▶ **Passage provided**

Segment Open

While ‘Is It Cake? Holiday Special‘ is playing in the background, I thought I’d write about two things that happened this week.


1. “River has told us he swallowed a toy.”

On Wednesday I received a text from school. I’d missed a call earlier and sighed, I had plans that evening, so naturally something had happened.

Here is the exact message:

“The school office has tried to contact you to let you know that River has told us he “swallowed a toy”. He seems fine, he has continued playing and is now having a snack. He has told us it was a “ball” a “marble” a “dice” and a “big bike”. We have dice out in nursery this week but not any marbles or balls? It could have been a ball of playdough?”

I stopped. Re-read it.
He doesn’t swallow toys anymore… does he? A marble? A dice?

I ring Kike, he’s already there.

“He’s fine. He’s right in front of me,” he says.

Segment Closed

▶ **List of tasks**
**A)** Quote the post about River from "On Wednesday I" through "he’s already there.".
**B)** According to the post about River, which things did River tell the school he had swallowed?
Rely only on the post about River for what comes next.

Saved entries
Segment Open

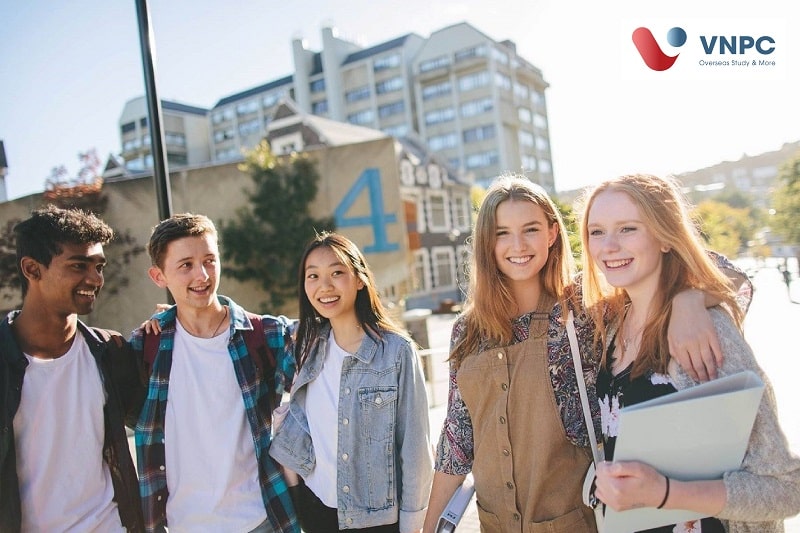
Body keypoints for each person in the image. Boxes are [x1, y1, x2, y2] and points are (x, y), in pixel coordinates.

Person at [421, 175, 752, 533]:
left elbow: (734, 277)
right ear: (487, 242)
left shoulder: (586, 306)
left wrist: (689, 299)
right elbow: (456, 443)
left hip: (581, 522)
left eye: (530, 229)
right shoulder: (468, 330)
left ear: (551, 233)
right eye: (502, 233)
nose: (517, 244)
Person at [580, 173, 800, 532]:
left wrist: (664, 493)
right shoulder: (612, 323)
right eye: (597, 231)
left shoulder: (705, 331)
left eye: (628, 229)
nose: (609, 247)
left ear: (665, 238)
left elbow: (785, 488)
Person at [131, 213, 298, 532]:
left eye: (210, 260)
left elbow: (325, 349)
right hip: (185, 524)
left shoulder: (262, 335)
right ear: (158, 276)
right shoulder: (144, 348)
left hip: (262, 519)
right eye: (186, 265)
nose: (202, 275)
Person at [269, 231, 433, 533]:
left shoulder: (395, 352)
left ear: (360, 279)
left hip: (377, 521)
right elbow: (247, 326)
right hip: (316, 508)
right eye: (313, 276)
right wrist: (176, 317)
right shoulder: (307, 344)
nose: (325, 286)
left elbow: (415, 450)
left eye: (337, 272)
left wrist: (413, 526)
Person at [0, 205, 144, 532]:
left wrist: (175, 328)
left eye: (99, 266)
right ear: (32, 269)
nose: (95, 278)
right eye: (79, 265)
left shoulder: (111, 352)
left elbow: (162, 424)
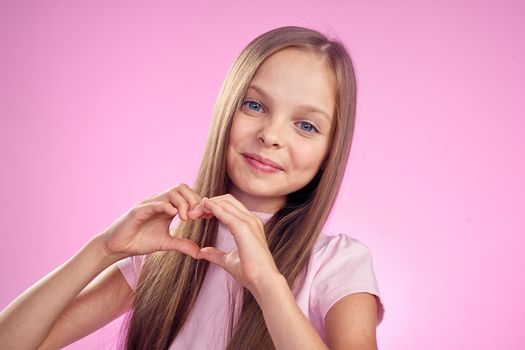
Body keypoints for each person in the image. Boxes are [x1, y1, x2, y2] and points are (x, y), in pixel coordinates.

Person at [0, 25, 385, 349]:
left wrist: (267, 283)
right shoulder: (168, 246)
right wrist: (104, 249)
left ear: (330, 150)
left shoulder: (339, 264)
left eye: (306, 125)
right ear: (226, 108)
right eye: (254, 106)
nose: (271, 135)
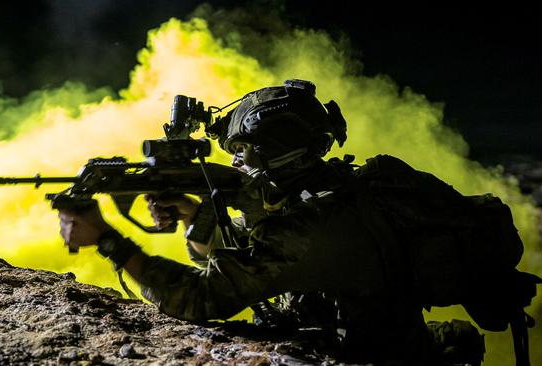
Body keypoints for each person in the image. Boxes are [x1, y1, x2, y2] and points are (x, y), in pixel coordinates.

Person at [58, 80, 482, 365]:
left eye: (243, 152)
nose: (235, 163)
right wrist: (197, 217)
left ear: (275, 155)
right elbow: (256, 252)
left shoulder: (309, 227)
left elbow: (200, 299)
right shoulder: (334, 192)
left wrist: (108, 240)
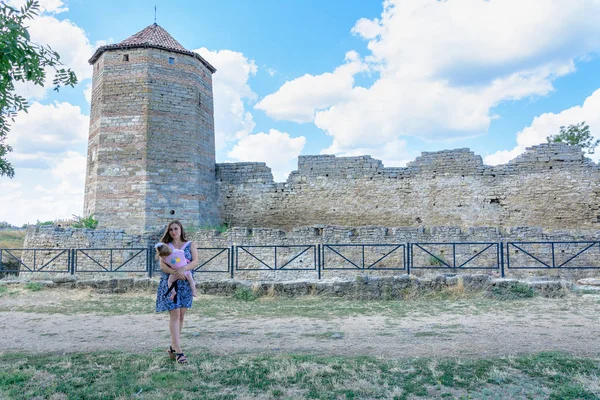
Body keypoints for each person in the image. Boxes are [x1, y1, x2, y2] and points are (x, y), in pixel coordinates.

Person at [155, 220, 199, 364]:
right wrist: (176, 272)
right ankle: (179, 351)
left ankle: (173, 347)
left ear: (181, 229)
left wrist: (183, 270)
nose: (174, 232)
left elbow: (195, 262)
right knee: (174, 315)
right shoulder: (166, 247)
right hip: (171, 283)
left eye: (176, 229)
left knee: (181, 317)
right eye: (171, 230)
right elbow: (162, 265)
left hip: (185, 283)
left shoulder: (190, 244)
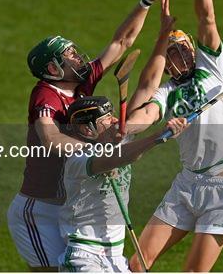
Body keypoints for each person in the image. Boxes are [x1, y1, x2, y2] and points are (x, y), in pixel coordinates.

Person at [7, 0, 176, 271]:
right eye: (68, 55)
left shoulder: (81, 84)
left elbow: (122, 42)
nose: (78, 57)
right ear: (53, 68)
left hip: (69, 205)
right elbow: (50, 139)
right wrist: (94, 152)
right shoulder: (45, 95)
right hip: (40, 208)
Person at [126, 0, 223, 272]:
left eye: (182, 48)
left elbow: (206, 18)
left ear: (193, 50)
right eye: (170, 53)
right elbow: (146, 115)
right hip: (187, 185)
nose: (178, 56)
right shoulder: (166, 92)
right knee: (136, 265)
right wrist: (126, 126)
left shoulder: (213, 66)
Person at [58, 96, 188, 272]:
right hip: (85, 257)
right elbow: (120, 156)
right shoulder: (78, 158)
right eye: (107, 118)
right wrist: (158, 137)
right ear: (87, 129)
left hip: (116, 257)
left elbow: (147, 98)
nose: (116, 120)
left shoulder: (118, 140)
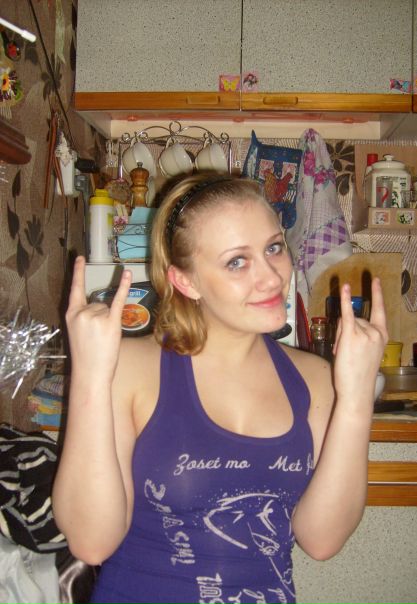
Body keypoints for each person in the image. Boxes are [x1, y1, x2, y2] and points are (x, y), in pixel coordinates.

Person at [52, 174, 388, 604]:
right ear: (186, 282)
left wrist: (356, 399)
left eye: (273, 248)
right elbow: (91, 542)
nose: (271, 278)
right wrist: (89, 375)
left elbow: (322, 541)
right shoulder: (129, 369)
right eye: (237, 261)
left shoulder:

Segment Closed

▶ **Answers by item number**
**A)**
On Wednesday I received a text from school. I’d missed a call earlier and sighed, I had plans that evening, so naturally something had happened.

Here is the exact message:

“The school office has tried to contact you to let you know that River has told us he “swallowed a toy”. He seems fine, he has continued playing and is now having a snack. He has told us it was a “ball” a “marble” a “dice” and a “big bike”. We have dice out in nursery this week but not any marbles or balls? It could have been a ball of playdough?”

I stopped. Re-read it.
He doesn’t swallow toys anymore… does he? A marble? A dice?

I ring Kike, he’s already there.

**B)** A ball, a marble, a dice, and a big bike.